▶ [Selected text]

···

Monday, Dec 7th, 2020 (10:27 am) - Score 2,376
quickline_microwave_wireless_broadband_tower_picture

Broadband ISP Quickline (part of Bigblu) has today won a fourth state aid supported UK rural broadband delivery contract, which is worth £14.5m and will see them extend their “fibre-backed fixed wireless” network to bring “superfast, ultrafast and in some cases gigabit speed broadband” to a further 15,830 premises in North Yorkshire.

The new programme will receive a public subsidy of £12.3m from the North Yorkshire Local Authority and NYnet, which is being done in partnership with the UK Government’s Building Digital UK (BDUK) programme. On top of that Quickline itself has pledged to commit £2.2m of network investment to support the rollout (total £14.5m).

NOTE: Like most ISPs Quickline define superfast as 30Mbps and ultrafast as 100Mbps.

At present the state aid supported Superfast North Yorkshire (SFNY) has already helped around 91% of premises to access a “superfast” broadband network and their existing contract with Openreach (BT) – using FTTC and some FTTP – is aiming to reach 94% by June 2021. But the local authority has also been working to develop a Phase 4 contract to help tackle some of remaining “white NGA” areas (38,038 premises) with inadequate broadband.

In the end it appears as if the local authority has decided to go with a fibre fed Fixed Wireless Access (FWA) solution to help tackle the remaining gap instead of Fibre-to-the-Premises (FTTP), which will enable them to reach significantly more premises (15,830 homes and businesses) but may not be as fast.

···

▶ [Work order a] Count how many lines of the entries contain the string "Service", with case counting. Give only the number.

▶ [Material provided]
···

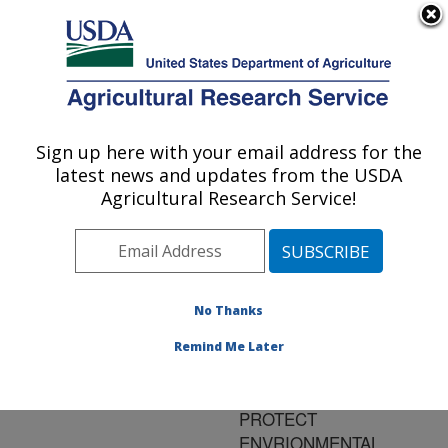
An official website of the United States government
Here's how you know
MENU
Agricultural Research Service
ARS Home
»
Research
»
Publications at this
Sign up here with your email address for the
U.S. DEPARTMENT OF AGRICULTURE
Location
» Publication
latest news and updates from the USDA
#111551
Agricultural Research Service!
No Thanks
CONTROL OF N
Title:
TRANSFORMATIONS TO
Remind Me Later
INCREASE NITROGEN
USE EFFICIENCY AND
PROTECT
ENVRIONMENTAL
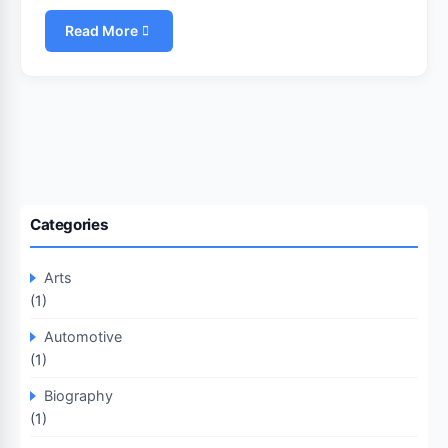
Read More
Categories
Arts
(1)
Automotive
(1)
Biography
(1)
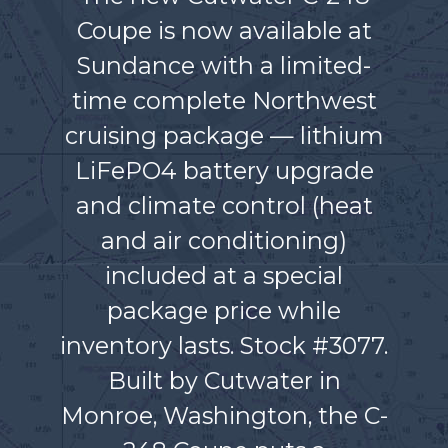
Coupe is now available at
Sundance with a limited-
time complete Northwest
cruising package — lithium
LiFePO4 battery upgrade
and climate control (heat
and air conditioning)
included at a special
package price while
inventory lasts. Stock #3077.
Built by Cutwater in
Monroe, Washington, the C-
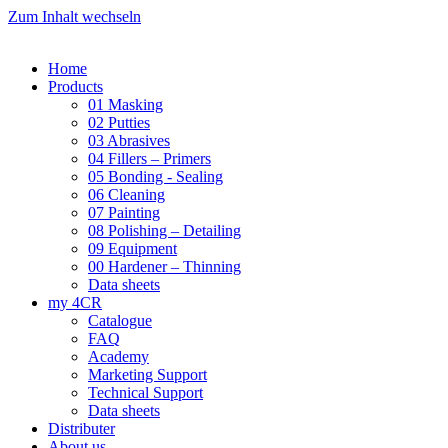
Zum Inhalt wechseln
Home
Products
01 Masking
02 Putties
03 Abrasives
04 Fillers – Primers
05 Bonding - Sealing
06 Cleaning
07 Painting
08 Polishing – Detailing
09 Equipment
00 Hardener – Thinning
Data sheets
my 4CR
Catalogue
FAQ
Academy
Marketing Support
Technical Support
Data sheets
Distributer
About us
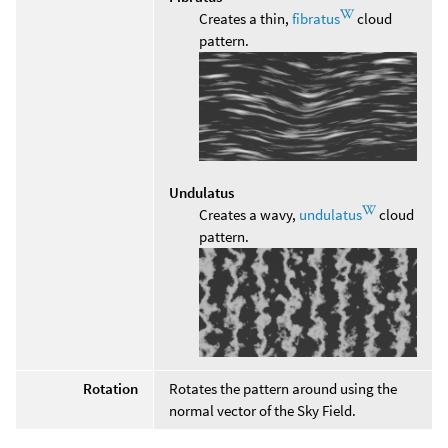
Creates a thin,
fibratus
cloud
pattern.
Undulatus
Creates a wavy,
undulatus
cloud
pattern.
Rotation
Rotates the pattern around using the
normal vector of the Sky Field.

···

▶ [Work order b] According to the article on Quickline's North Yorkshire contract, how much network investment has Quickline itself pledged toward the rollout?

▶ [Response box a] 2

▶ [Response box b] £2.2m